Era un hombre modesto. Demasiado modesto quizá, ya que ha sido casi totalmente olvidado, salvo por algunos de los escasos estudiosos que hurgan en los archivos del Instituto Ben Or o que frecuentan la pequeña sinagoga de Jerusalén que todavía lleva su nombre. Sentía pasión por la gramática y al morir dejó unas ochocientas páginas manuscritas de análisis lingüístico, así como miles de papeles y cartas que hasta ahora nadie se ha tomado la molestia de cotejar. En vida publicó tres libros de gramática hebrea para uso escolar; en la época de su muerte estaba trabajando en un minucioso estudio del verbo hebreo «ser».
Mi abuela era una mujer de opiniones inquebrantables, inclinada más bien a la derecha en lo tocante a política y formidable en materia de debate. El matrimonio tuvo siete hijos, ninguno de los cuales tuvo una vida satisfactoria. Cuatro se casaron y tuvieron hijos. Uno fue a América y de allí no volvió jamás, aunque éste no sea un hecho relevante tratándose de un judío. Otro fue a Inglaterra, se casó, tuvo hijos y tampoco volvió jamás, pese a que se lo proponía un año tras otro, pero, como lo iba posponiendo siempre, al final se le hizo tarde y se murió exiliado y apátrida: fue expedido a su tierra natal, donde la enterraron.
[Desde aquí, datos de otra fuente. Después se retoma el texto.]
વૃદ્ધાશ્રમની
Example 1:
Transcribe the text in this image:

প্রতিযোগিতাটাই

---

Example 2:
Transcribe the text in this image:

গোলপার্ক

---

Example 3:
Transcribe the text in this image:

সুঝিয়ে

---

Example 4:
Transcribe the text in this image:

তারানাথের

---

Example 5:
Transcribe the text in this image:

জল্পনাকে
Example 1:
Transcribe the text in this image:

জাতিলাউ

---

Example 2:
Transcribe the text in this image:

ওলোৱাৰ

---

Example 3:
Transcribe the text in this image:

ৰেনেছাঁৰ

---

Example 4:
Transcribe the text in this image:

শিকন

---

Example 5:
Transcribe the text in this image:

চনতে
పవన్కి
Mi abuelo era un hombre morigerado y de trato amable. Era seguidor de Rav Kook, quien decía algo muy hermoso: que el Templo había sido destruido a causa de un odio sin fundamento y que sólo podría ser reedificado sobre los cimientos de un amor sin fundamento.
Siendo niño dormía con una foto de Theodor Herzl debajo de la almohada y un recorte de periódico sobre el primer congreso sionista de Basilea. En una ocasión entrevió al gran líder, con su barba poblada y su cara de visionario, posando para una fotografía en la puerta de su alojamiento de la calle Mamillah.
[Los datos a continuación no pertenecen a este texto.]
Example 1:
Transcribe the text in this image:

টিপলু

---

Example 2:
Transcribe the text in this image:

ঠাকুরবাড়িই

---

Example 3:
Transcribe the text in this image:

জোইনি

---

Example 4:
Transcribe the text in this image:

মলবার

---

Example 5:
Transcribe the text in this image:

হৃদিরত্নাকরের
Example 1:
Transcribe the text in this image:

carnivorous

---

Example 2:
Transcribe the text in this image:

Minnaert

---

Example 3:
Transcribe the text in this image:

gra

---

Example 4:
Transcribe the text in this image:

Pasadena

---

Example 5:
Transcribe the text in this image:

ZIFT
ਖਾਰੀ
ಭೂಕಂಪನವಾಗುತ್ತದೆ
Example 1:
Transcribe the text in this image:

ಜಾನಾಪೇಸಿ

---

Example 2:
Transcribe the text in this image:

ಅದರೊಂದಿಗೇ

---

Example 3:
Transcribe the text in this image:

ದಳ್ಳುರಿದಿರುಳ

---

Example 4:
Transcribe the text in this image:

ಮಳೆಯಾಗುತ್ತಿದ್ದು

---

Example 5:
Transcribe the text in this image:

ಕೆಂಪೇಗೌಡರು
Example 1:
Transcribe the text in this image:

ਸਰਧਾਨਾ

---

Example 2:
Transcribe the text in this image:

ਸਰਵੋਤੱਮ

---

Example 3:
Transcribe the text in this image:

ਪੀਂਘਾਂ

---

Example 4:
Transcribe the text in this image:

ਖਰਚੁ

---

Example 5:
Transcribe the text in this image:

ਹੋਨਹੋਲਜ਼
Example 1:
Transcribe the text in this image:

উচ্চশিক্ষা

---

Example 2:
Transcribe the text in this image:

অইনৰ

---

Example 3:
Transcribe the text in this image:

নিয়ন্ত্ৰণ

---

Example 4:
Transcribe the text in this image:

Mucho más tarde leería que, en aquella visita, Herzl había tenido buen cuidado de no atravesar las puertas de la ciudad montado en un asno para evitar que los habitantes más fervorosos de la localidad lo tomasen por el Mesías. Vio claro entonces que si el hombre que había escrito El Estado judío se había inspirado en conciertos nocturnos del Tannhauser, también tenía sus fallos de secreto orgullo.
Era una criatura afectada por múltiples dolencias y padecía constantes alergias y complicaciones: le goteaba la nariz, tenía los ojos inflamados, siempre estaba a punto de que le apareciera algo o de librarse de algo. Estuvo tres años aquejado de intermitentes pruritos de la piel. En la comisura del labio le florecía un herpes permanente.
Sus recuerdos más antiguos se remontaban a los tiempos en que su madre le tenía el tobillo atado con un ronzal a la pata de la mesa y en que su padre lo subía al tejado de la casa de la calle Habad para que viera las luces del Ramadán que centelleaban a medianoche en el barrio musulmán.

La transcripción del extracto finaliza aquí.